_Task requirements_.
Please print each entry below exactly as it stands, but without any pictures.

━━━

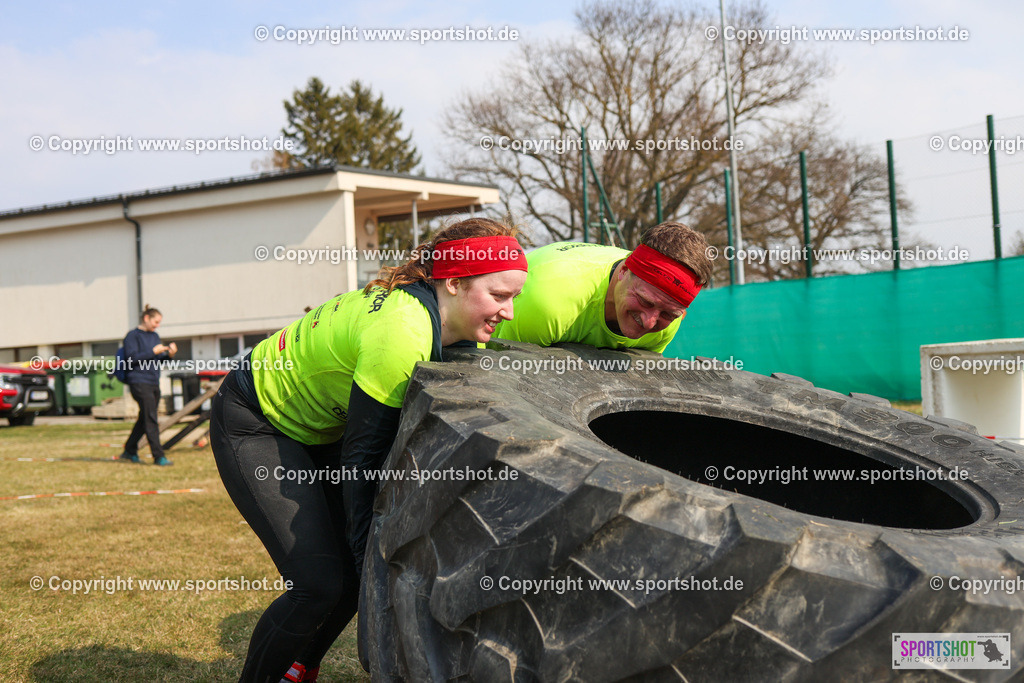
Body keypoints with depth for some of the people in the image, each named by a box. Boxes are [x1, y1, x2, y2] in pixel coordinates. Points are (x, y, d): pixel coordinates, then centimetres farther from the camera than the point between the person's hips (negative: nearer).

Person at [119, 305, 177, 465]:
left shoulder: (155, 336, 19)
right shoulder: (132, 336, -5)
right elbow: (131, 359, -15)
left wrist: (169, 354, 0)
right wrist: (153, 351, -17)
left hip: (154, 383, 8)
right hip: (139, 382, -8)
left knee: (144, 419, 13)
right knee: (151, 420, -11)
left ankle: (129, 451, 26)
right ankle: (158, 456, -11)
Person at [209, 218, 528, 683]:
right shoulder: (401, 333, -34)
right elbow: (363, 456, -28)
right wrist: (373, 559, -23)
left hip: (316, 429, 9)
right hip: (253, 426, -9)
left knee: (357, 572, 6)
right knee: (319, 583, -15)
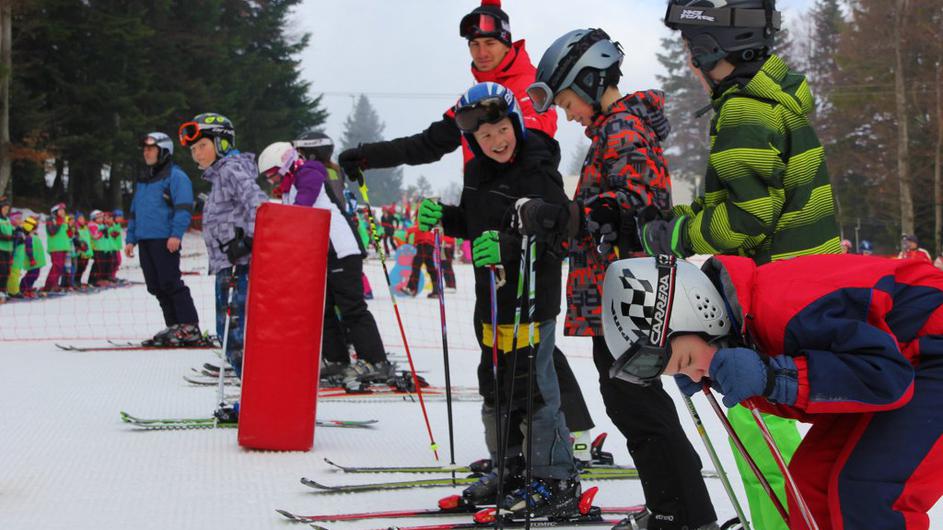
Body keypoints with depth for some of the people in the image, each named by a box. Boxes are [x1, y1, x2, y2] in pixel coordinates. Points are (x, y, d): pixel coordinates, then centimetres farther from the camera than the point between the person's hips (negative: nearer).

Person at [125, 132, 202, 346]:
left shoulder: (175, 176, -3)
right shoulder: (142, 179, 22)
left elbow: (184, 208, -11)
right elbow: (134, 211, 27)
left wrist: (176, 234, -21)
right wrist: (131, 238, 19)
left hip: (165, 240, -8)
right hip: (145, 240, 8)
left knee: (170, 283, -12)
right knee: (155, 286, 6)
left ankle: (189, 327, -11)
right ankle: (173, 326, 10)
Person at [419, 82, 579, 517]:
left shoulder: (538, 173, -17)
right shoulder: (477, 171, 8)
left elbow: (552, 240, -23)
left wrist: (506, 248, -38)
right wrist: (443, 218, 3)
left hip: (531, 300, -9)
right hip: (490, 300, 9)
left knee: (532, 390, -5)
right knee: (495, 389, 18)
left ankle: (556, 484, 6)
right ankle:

━━━

_Solution to this exercise_.
Body keypoints with depth for some of the people in the image, each named by a box. Boxes are [x1, y1, x2, y2] in pixel coordinates. Points are (x, y, d): pixel coordinates, then centimetres farther from the camera than the point between the person's hips (negative: nearer).

Person at [119, 305, 177, 465]:
left shoulder: (155, 336, 19)
right shoulder: (132, 336, -5)
right elbow: (131, 359, -15)
left wrist: (169, 354, 0)
right wrist: (153, 351, -17)
left hip: (154, 383, 8)
right hip: (139, 382, -8)
left knee: (144, 419, 13)
right knee: (151, 420, -11)
left ankle: (129, 451, 26)
right ankle: (158, 456, -11)
Person at [209, 218, 528, 683]:
right shoulder: (401, 333, -34)
right elbow: (363, 456, -28)
right wrist: (373, 559, -23)
left hip: (316, 429, 9)
right hip: (253, 426, -9)
left knee: (357, 572, 6)
right knee: (319, 583, -15)
Body keypoints with depth for some of the people in the image, each named by a box. Boxes are [x1, y1, x2, y2] in pixel coordinates. Points are (x, y, d): pixel coordinates, then centimetres farther from the camera than the point between the person's hips (negative: nearer).

Person at [125, 132, 202, 346]:
left shoulder: (175, 176, -3)
right shoulder: (142, 179, 22)
left elbow: (184, 208, -11)
right elbow: (134, 211, 27)
left wrist: (176, 234, -21)
right wrist: (131, 238, 19)
left hip: (165, 240, -8)
right hip: (145, 240, 8)
left knee: (170, 283, -12)
right knee: (155, 286, 6)
left ankle: (189, 327, -11)
right ankle: (173, 326, 10)
Person at [419, 82, 579, 517]:
left shoulder: (538, 173, -17)
right shoulder: (477, 171, 8)
left elbow: (552, 240, -23)
left wrist: (506, 248, -38)
right wrist: (443, 218, 3)
left hip: (531, 300, -9)
right hip: (490, 300, 9)
left knee: (532, 390, -5)
right knee: (495, 389, 18)
left ankle: (556, 484, 6)
right ankle:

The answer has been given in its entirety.